NVIDIA / TensorRT-Model-Optimizer

TensorRT Model Optimizer is a unified library of state-of-the-art model optimization techniques such as quantization and sparsity. It compresses deep learning models for downstream deployment frameworks like TensorRT-LLM or TensorRT to optimize inference speed on NVIDIA GPUs.
https://nvidia.github.io/TensorRT-Model-Optimizer
Other
288 stars 15 forks source link

Tried to apply PTQ to a basic CV CNN network and got slower model in the end? #14

Open tmagcaya opened 1 month ago

tmagcaya commented 1 month ago

I used mtq.INT8_default_CFG as recommended for CNN networks (mtq.quantize(model, config, forward_loop). My initial model ran at 80FPS after quantization it dropped to 40FPS? I checked the model structure and it seems like all of my Conv2d layers became QuantConv2d with input and output quantizers as Tensor Quantizer after quantize function call.

Has this been tried for simple FPN or Resnet type models?

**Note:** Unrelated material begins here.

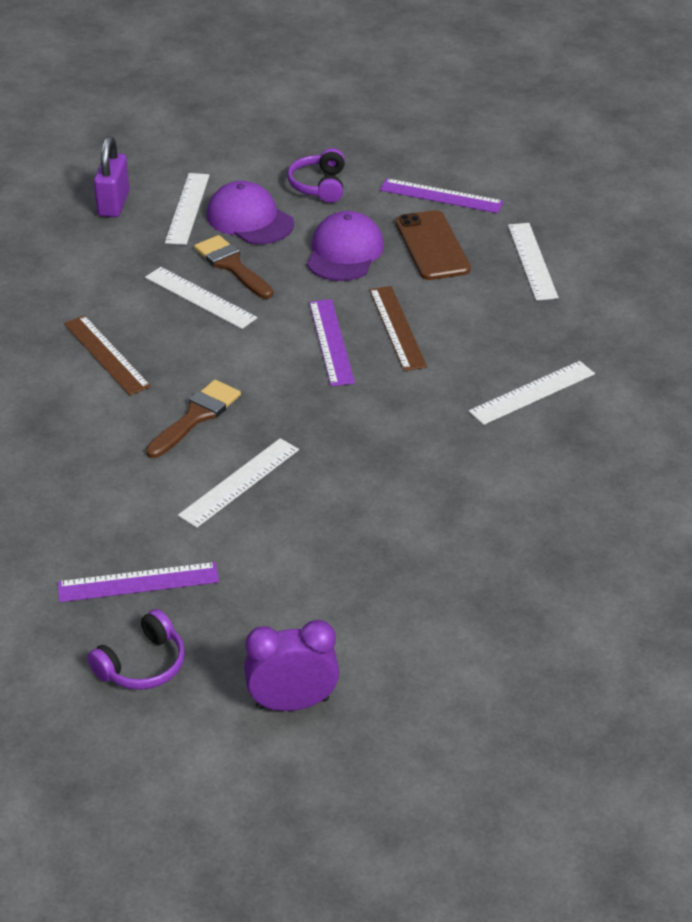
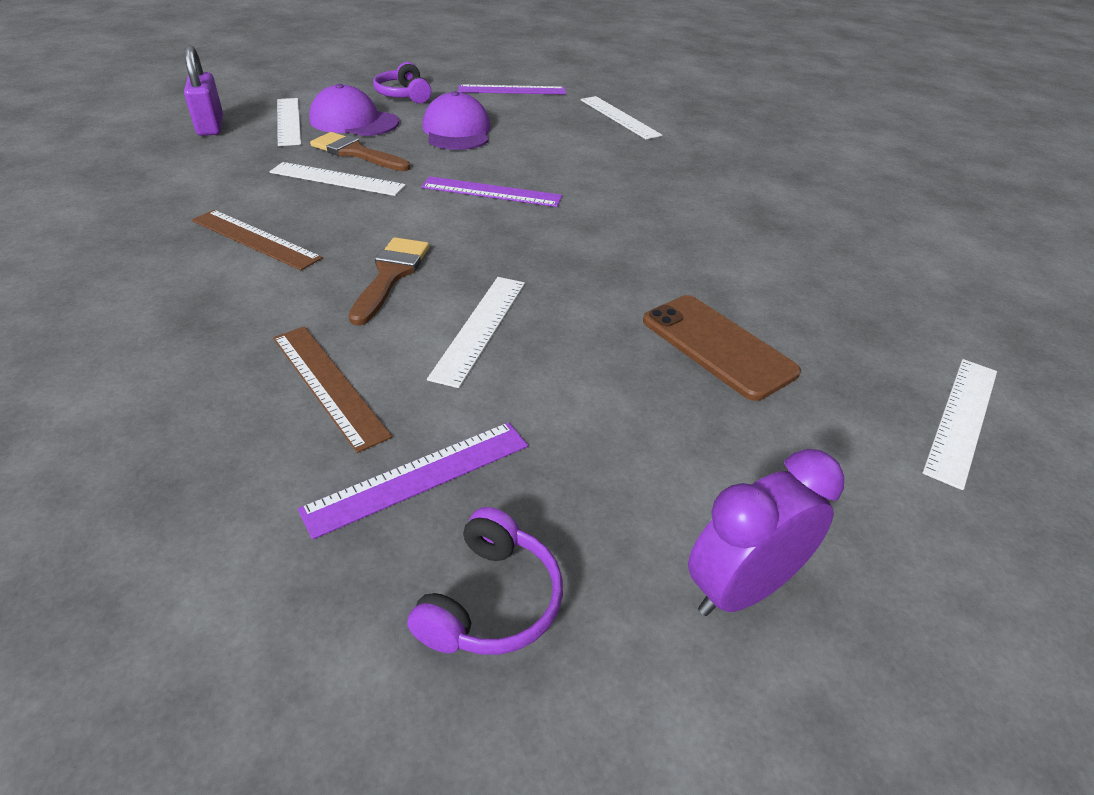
camera: 25 degrees left, 0 degrees up
purple ruler [309,299,355,386] -> purple ruler turned 45 degrees counterclockwise [421,176,562,207]
brown ruler [369,286,427,371] -> brown ruler moved to [273,327,392,453]
brown phone [396,210,471,280] -> brown phone moved to [643,295,801,401]
white ruler [469,361,595,425] -> white ruler moved to [922,359,997,490]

realAsma commented 1 month ago

ModelOpt quantization is fake quantization, which means it only simulates the low-precision computation in PyTorch. Real speedup and memory saving should be achieved by exporting the model to deployment frameworks. Learn more here

In this case, the model is a CNN model - the quantized model should be deployed to TensorRT.

Please see an example for exporting to ONNX and deploying to TensorRT here - https://github.com/NVIDIA/TensorRT/tree/main/samples/python/detectron2

tmagcaya commented 1 month ago

Got it, is there a difference between tensorrt quantization vs this type of quantization for CNN models then? I think for CNN we can only use the int8_default config quantization method.

realAsma commented 1 month ago

The simulated quantization from modelopt allows:

  1. Calibrate the CNN model for real quantization with tensorrt (such as collect the weight and activation statistics such as amax to compute quantization scales. These scales will be exported during ONNX export and used while building tensorrt quantized engine).
  2. Quantization aware training (QAT): QAT could help improve the model accuracy beyond PTQ. modelopt simulated quantization allows you to perform QAT. The inference speed up is achieved by deploying this quantized model to tensorrt.
tmagcaya commented 1 month ago

I have yet to try QAT but for PTQ here are there results I got. I'm confused, can you help me understand why int8 had a lower fps than fp16 even though it was quantized down to half precision.

Model without compression: 21.8 mAP, 40.1 fps Model with TensorRT: 21.8 mAP, 75.8 fps Model with TRT+fp16 through engine config params no modelopt: 0.15 mAP, 132 fps Model with modelopt_int8+TRT: 0.1 mAP, 95 fps

cjluo-omniml commented 1 month ago

@tmagcaya could you share your model architecture so that we can reproduce your result?

realAsma commented 1 month ago

My apologies on the performance degradation. modelopt.torch.quantization speedup analysis have been focused on LLMs (deployed via TensorRT-LLM) and diffusion models (deployed via TRT).

It is quite possible for quantized models other than the LLMs or diffusion models to be slower than TRT's un-quantized baseline models. In this case, we recommend exporting the Pytorch model to ONNX first and then quantize the ONNX graph via modelopt.onnx.quantization. Please see examples for quantizing ONNX graph here.

Could you please try out quantizing the ONNX graph using modelopt.onnx.quantization instead?

However one limitation of this approach is that modelopt.onnx.quantization does not support QAT. I recommend trying out PTQ first with modelopt.onnx.quantization first - if the accuracy is not bad, QAT would not be needed (QAT could improve accuracy, but does not give additional speedup over PTQ).

tmagcaya commented 1 month ago

I'm sorry the architecture is proprietary, but I'll try to replicate the issue on an open architecture if I can find some time in the next few weeks.